Acknowledging receipt of the sum of $95,000.00 that he appropriated from the construction mortgage, plaintiff's demand reflects a reduction CT Page 6364 by that sum and he maintains that the amount sought is evidenced by hundreds of canceled checks, invoices and receipts that are in evidence. Upon inspection, it is found that many of the plaintiff's checks were made payable to cash and lack endorsement although they were negotiated. Similarly, many of the bills and invoices were directed to plaintiff's residence at 178 Governors Hill Road or to some address in Waterbury so that it is not possible to determine from them where the materials were delivered or the services rendered. Consequently, the court is left with plaintiff's self serving written summaries as the principal evidence of the cost of construction materials, supplies and labor used to build the house at 144 Governors Hill Road and such evidence does not satisfy plaintiff's burden of proof.

The only sum found due and owing by the defendants to the plaintiff, by a fair preponderance of the evidence is $9,729.00 for materials and labor in connection with the construction of the attic rooms.

Undoubtedly the defendants have benefited at the expense of the plaintiff. His skill and services have provided them with additional rooms including a bathroom, at their residence and therefore the court finds that an implied contract exists for the value of plaintiff's services and the cost of construction.

"Quantum meruit is the remedy available to a party when the trier of fact determines that an implied contract for services existed between the parties, and that, therefore, the plaintiff is entitled to the reasonable value of services rendered. Such contracts are determined from evidence of the parties' course of conduct which implies a promise to pay for the services rendered." (Citation omitted.) Burns v. Koellmer, 11 Conn.
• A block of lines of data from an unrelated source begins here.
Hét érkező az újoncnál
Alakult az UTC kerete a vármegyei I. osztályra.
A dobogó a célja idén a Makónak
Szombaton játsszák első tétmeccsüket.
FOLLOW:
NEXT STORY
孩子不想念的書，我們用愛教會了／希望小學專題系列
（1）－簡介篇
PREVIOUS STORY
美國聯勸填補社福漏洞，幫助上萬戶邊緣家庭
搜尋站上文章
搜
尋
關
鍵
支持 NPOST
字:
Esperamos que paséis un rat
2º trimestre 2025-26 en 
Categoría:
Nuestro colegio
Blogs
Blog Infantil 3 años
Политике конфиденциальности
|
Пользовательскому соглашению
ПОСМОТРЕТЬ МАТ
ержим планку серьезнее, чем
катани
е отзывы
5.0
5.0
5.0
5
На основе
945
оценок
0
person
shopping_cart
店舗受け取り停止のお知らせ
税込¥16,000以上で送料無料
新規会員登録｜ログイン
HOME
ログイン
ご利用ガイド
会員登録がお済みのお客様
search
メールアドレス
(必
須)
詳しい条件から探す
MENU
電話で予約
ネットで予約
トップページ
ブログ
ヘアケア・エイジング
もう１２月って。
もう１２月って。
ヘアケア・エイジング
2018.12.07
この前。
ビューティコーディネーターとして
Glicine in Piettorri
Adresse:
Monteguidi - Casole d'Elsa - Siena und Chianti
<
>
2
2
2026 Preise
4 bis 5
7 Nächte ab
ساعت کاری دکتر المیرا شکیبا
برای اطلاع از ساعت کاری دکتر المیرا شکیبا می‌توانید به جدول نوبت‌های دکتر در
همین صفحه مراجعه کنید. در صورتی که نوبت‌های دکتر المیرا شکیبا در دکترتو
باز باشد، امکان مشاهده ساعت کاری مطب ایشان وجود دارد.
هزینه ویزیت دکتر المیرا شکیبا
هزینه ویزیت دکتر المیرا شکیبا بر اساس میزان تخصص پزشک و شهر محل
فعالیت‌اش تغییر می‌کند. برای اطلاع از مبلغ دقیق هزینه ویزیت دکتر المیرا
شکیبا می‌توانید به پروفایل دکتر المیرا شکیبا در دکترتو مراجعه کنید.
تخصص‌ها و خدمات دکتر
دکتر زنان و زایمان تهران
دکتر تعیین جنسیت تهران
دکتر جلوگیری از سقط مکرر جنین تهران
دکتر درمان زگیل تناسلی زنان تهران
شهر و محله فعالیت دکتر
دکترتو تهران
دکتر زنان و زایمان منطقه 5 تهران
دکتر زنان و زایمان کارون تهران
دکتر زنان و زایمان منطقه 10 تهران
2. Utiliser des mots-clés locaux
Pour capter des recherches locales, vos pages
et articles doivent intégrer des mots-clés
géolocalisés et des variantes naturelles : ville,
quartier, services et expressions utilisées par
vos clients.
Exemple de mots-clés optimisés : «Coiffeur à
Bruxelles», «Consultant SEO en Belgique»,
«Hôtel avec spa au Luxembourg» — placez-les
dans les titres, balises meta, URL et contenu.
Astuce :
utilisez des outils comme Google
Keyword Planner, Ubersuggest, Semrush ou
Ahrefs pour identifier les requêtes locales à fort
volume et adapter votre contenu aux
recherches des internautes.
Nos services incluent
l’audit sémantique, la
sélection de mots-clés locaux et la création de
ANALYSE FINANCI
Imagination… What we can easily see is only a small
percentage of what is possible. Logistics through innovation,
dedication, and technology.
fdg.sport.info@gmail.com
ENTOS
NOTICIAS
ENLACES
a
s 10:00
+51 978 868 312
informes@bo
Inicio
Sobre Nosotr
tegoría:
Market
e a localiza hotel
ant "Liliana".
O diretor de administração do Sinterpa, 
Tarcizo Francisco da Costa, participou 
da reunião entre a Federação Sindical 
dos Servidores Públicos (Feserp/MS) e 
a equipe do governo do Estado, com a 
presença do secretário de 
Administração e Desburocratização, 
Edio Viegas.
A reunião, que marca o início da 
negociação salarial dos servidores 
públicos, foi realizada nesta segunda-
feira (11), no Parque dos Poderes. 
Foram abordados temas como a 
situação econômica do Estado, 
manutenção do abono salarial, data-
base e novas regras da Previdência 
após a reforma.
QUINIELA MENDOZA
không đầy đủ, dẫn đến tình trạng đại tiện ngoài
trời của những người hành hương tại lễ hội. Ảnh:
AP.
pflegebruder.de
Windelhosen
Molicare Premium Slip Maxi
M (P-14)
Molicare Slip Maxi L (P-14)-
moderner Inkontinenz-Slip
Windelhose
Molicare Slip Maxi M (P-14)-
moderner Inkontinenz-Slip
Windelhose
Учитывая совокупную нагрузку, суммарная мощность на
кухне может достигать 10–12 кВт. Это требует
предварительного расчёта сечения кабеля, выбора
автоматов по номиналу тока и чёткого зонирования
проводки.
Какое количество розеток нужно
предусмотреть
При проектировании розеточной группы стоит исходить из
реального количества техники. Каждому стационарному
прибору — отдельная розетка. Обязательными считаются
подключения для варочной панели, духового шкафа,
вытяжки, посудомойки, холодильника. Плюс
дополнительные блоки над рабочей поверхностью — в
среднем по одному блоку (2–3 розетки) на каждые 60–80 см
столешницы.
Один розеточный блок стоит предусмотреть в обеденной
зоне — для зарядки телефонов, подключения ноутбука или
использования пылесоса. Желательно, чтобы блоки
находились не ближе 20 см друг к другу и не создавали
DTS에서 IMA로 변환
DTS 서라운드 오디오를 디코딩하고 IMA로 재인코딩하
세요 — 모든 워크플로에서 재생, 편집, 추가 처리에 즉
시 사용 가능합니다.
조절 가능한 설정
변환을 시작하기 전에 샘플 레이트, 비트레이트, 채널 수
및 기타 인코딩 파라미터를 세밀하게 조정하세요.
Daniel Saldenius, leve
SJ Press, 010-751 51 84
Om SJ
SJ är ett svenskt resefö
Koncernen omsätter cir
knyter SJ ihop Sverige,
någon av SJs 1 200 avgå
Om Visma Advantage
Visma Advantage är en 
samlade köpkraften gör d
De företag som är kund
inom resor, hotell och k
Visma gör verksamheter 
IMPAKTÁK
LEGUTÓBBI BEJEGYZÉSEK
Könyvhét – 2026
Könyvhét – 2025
App. 375, 383, 527 A.2d 1210 (1987)

In accord with the foregoing, the court finds the issues for the defendants on all counts of plaintiff's complaint with the exception of Count Seven (Quantum Meruit as to defendants, Ali Alibigi and Lili Alibigi), and judgment will so enter.

As to Count Seven of plaintiff's complaint, judgment will enter in favor of the plaintiff and against the defendants Ali Alibigi and Lili Alibigi and it is adjudged that the plaintiff recover of said defendants the sum of $9,729.00 and costs of suit.